DOI: https://doi.org/10.32470/CCN.2019.1430-0
Authors: Taha Morshedzadeh, Neil M. Drummond, Utpal Saha, Robert Chen, Milad Lankarany, Krembil Brain Institute, Canada
Abstract: Deep Brain Stimulation (DBS) has continuously gained popularity as a symptomatic treatment in diseases such as Parkinson’s Disease (PD), Essential Tremor (ET), and dystonia. To better understand the mechanisms of DBS, intraoperative Local Field Potential (LFP) recordings are acquired from patients during DBS. These recordings are vastly affected by stimulation artifacts (SAs). Despite the recent advancements in digital- and analog-based processing methods in removing SAs, the common approaches tend to reject time or frequency domains. In this paper, we propose a robust computational framework based on adaptive filtering to automatically estimate the artifact induced by each individual DBS pulse and to recover the neural response during the artifact.
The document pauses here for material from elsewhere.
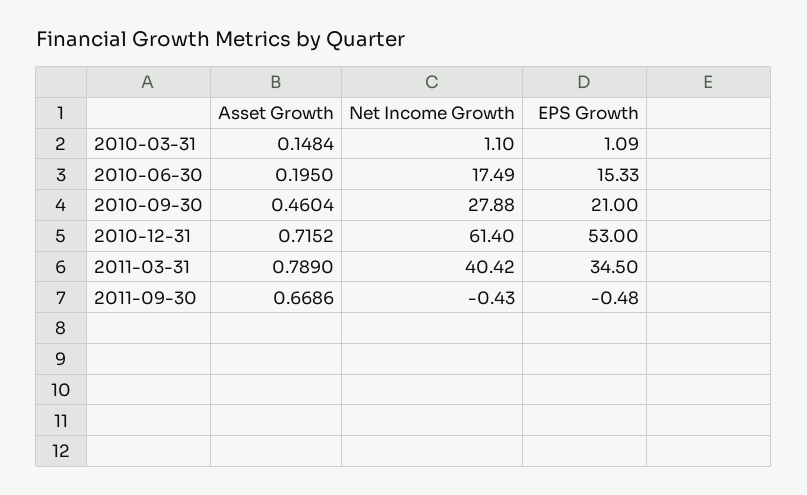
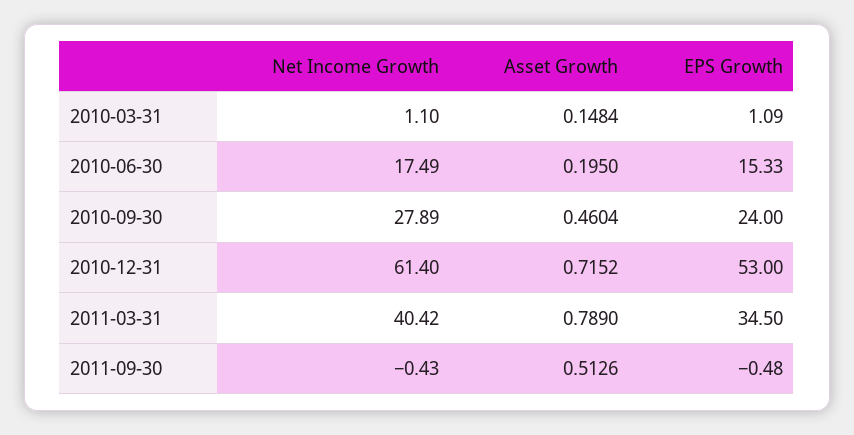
Net Income Growth, 2010-09-30: 27.88 -> 27.89
EPS Growth, 2010-09-30: 21 -> 24
Asset Growth, 2011-09-30: 0.6686 -> 0.5126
An estimate of the common identical artifact is obtained by fitting a B-Spline smoothing function to the average of all recordings followed by DBS pulse. The common artifact, for each individual pulse, is then fed to a Normalized Least Mean Square (NLMS) adaptive filter whose error is equal to the difference between the recorded data and the recovered neural response. This framework is then confirmed using the LFP recorded from patients with PD at the level of the Subthalamic Nucleus (STN). The artifact is visibly and quantifiably diminished after ~ 1.5 msec after the onset of DBS pulse. This will allow researchers to peek further into the mechanism of action and health effects of DBS.